<<<<
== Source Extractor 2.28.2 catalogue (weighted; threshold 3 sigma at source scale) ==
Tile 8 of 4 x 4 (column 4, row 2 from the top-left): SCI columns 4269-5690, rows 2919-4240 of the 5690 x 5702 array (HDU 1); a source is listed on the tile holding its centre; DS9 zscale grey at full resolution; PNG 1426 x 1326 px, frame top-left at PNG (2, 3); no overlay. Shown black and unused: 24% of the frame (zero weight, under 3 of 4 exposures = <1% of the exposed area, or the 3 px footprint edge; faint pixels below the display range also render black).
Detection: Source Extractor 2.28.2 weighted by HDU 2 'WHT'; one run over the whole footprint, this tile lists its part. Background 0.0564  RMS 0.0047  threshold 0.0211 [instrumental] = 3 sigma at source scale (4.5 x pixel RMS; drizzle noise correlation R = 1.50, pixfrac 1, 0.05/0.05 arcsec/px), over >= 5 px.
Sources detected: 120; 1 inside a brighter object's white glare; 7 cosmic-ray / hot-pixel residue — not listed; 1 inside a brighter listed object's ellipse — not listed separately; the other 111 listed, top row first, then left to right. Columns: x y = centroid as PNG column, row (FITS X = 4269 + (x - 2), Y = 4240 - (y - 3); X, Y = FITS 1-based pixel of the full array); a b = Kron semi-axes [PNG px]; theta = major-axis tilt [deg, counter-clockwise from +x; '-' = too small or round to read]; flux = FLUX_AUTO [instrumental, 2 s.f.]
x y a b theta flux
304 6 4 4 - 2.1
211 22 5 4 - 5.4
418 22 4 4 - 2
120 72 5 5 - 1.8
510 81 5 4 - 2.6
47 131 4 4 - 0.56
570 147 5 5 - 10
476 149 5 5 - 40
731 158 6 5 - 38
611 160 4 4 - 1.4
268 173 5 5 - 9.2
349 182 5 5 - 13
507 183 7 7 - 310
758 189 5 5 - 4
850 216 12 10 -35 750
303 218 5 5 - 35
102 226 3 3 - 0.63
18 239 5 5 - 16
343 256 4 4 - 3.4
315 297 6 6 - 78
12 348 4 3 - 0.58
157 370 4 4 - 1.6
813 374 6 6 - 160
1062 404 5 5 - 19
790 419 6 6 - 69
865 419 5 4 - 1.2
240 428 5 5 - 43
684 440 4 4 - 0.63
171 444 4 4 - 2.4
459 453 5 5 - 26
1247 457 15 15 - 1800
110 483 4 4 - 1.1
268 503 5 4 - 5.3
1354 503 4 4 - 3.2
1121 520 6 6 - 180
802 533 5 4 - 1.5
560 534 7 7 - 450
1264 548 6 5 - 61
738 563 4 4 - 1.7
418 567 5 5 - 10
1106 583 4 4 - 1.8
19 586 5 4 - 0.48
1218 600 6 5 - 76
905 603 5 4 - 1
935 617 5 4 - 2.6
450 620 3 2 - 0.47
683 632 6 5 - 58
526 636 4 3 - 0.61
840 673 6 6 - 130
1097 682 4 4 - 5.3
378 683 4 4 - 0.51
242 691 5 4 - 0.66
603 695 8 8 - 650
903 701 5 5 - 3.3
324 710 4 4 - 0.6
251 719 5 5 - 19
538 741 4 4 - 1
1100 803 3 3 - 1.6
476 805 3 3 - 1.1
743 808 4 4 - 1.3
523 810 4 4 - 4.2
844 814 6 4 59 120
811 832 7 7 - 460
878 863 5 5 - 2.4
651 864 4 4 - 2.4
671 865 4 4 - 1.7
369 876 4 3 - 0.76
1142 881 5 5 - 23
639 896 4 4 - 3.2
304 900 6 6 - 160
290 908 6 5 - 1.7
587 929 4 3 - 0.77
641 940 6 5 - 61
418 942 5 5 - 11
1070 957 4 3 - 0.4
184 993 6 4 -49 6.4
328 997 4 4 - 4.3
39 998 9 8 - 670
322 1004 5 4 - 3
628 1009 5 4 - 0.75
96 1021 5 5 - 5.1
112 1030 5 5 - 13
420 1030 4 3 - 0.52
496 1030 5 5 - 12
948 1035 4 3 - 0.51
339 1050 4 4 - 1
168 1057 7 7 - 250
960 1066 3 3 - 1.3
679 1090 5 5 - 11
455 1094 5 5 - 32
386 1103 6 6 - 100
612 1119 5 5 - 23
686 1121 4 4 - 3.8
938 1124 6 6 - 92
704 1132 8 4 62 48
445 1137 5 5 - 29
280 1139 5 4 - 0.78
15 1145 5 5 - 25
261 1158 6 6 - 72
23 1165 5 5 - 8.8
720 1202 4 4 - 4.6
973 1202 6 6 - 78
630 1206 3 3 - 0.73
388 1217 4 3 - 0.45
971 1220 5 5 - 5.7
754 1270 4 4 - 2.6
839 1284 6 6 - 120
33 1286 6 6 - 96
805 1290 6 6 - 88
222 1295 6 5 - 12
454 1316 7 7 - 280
>>>>
**WRITTEN INSTRUCTION**:
Copy out word for word everything from the first of the lines above down to and including the line that contains "Detection: Source Extractor".

**COMPLETE ANSWER**:
== Source Extractor 2.28.2 catalogue (weighted; threshold 3 sigma at source scale) ==
Tile 8 of 4 x 4 (column 4, row 2 from the top-left): SCI columns 4269-5690, rows 2919-4240 of the 5690 x 5702 array (HDU 1); a source is listed on the tile holding its centre; DS9 zscale grey at full resolution; PNG 1426 x 1326 px, frame top-left at PNG (2, 3); no overlay. Shown black and unused: 24% of the frame (zero weight, under 3 of 4 exposures = <1% of the exposed area, or the 3 px footprint edge; faint pixels below the display range also render black).
Detection: Source Extractor 2.28.2 weighted by HDU 2 'WHT'; one run over the whole footprint, this tile lists its part. Background 0.0564  RMS 0.0047  threshold 0.0211 [instrumental] = 3 sigma at source scale (4.5 x pixel RMS; drizzle noise correlation R = 1.50, pixfrac 1, 0.05/0.05 arcsec/px), over >= 5 px.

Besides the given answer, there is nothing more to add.